§ **Using the information**
(A) From the mailing-list reply about the PTE_MARKER swap entry, list every kernel configuration option (names beginning with CONFIG_) that it mentions.
(B) Write the next part of the mailing-list reply about the PTE_MARKER swap entry, starting right after its last line.
[Extract Boundary: Start]
Re: [PATCH v8 01/23] mm: Introduce PTE_MARKER swap entry

From: Alistair Popple
Date: Tue Apr 12 2022 - 21:37:39 EST


Peter Xu <peterx@xxxxxxxxxx> writes:

> On Tue, Apr 12, 2022 at 11:07:56AM +1000, Alistair Popple wrote:
>> Hi Peter,
>
> Hi, Alistair,
>
>>
>> I noticed this while reviewing the next patch in the series. I think you need to
>> add CONFIG_PTE_MARKER to the below as well:
>>
>> #if defined(CONFIG_MEMORY_FAILURE) || defined(CONFIG_MIGRATION) || \
>> defined(CONFIG_DEVICE_PRIVATE)
>> static inline int non_swap_entry(swp_entry_t entry)
>> {
>> return swp_type(entry) >= MAX_SWAPFILES;
>> }
>> #else
>> static inline int non_swap_entry(swp_entry_t entry)
>> {
>> return 0;
>> }
>> #endif
>>
>> Otherwise marker entries will be treated as swap entries, which is wrong for
>> example in swapin_walk_pmd_entry() as marker entries are no longer considered
>> pte_none().
>
> Thanks for the comment, that makes sense.
>
> Instead of adding PTE_MARKER into this equation, I'm going backward and
> wondering purely on why we need to bother with non_swap_entry() at all if
> MAX_SWAPFILES is already defined with proper knowledges of all these bits.
[Extract Boundary: End]
[Collected material Boundary: Start]
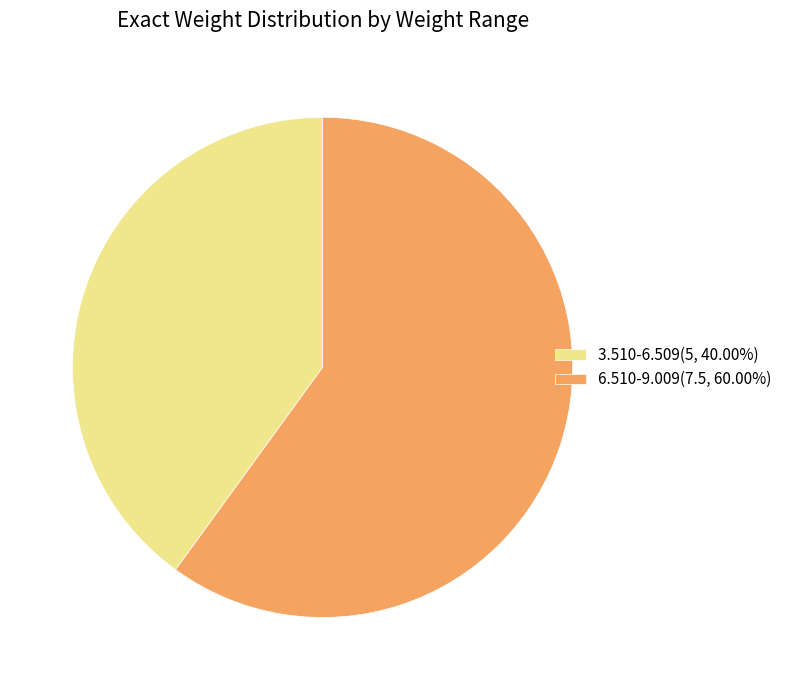

How many slices are in this pie chart?

2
[Collected material Boundary: End]
§ **Answer set**
(A)
CONFIG_PTE_MARKER
CONFIG_MEMORY_FAILURE
CONFIG_MIGRATION
CONFIG_DEVICE_PRIVATE

(B)
I was going to suggest it was to help the compiler optimise the non-swap entry
code away. But I just tested and it makes no difference in .text section size
either way so I think your suggestion is good unless that isn't true for other
architecture/compiler combinations (I only tried gcc-10.2.1 and x86_64).

That's a possibility because the optimisation isn't obvious to me at least.

non_swap_entry() is equivalent to:

(entry.val >> SWP_TYPE_SHIFT) >= MAX_SWAPFILES;
(entry.val >> (BITS_PER_XA_VALUE - MAX_SWAPFILES_SHIFT)) >= (1<<5);
(entry.val >> (BITS_PER_LONG - 1 - 5)) >= (1<<5);
(entry.val >> 58) >= (1<<5);

Where entry.val is a long. So from that alone it's not obvious this could be
optimised away, because nothing there implies entry.val != (1<<63) which would
make the conditional true. But there's a lot of inlining going on in the
creation of swap entries which I didn't trace, so something must end up implying
entry.val < (1<<63).

>
> #define MAX_SWAPFILES \
> ((1 << MAX_SWAPFILES_SHIFT) - SWP_DEVICE_NUM - \
> SWP_MIGRATION_NUM - SWP_HWPOISON_NUM)
>
> So, I agree with your analysis, but instead of adding PTE_MARKER, what do
> you think about we dropping that complexity as a whole (possibly with a
> standalone patch)?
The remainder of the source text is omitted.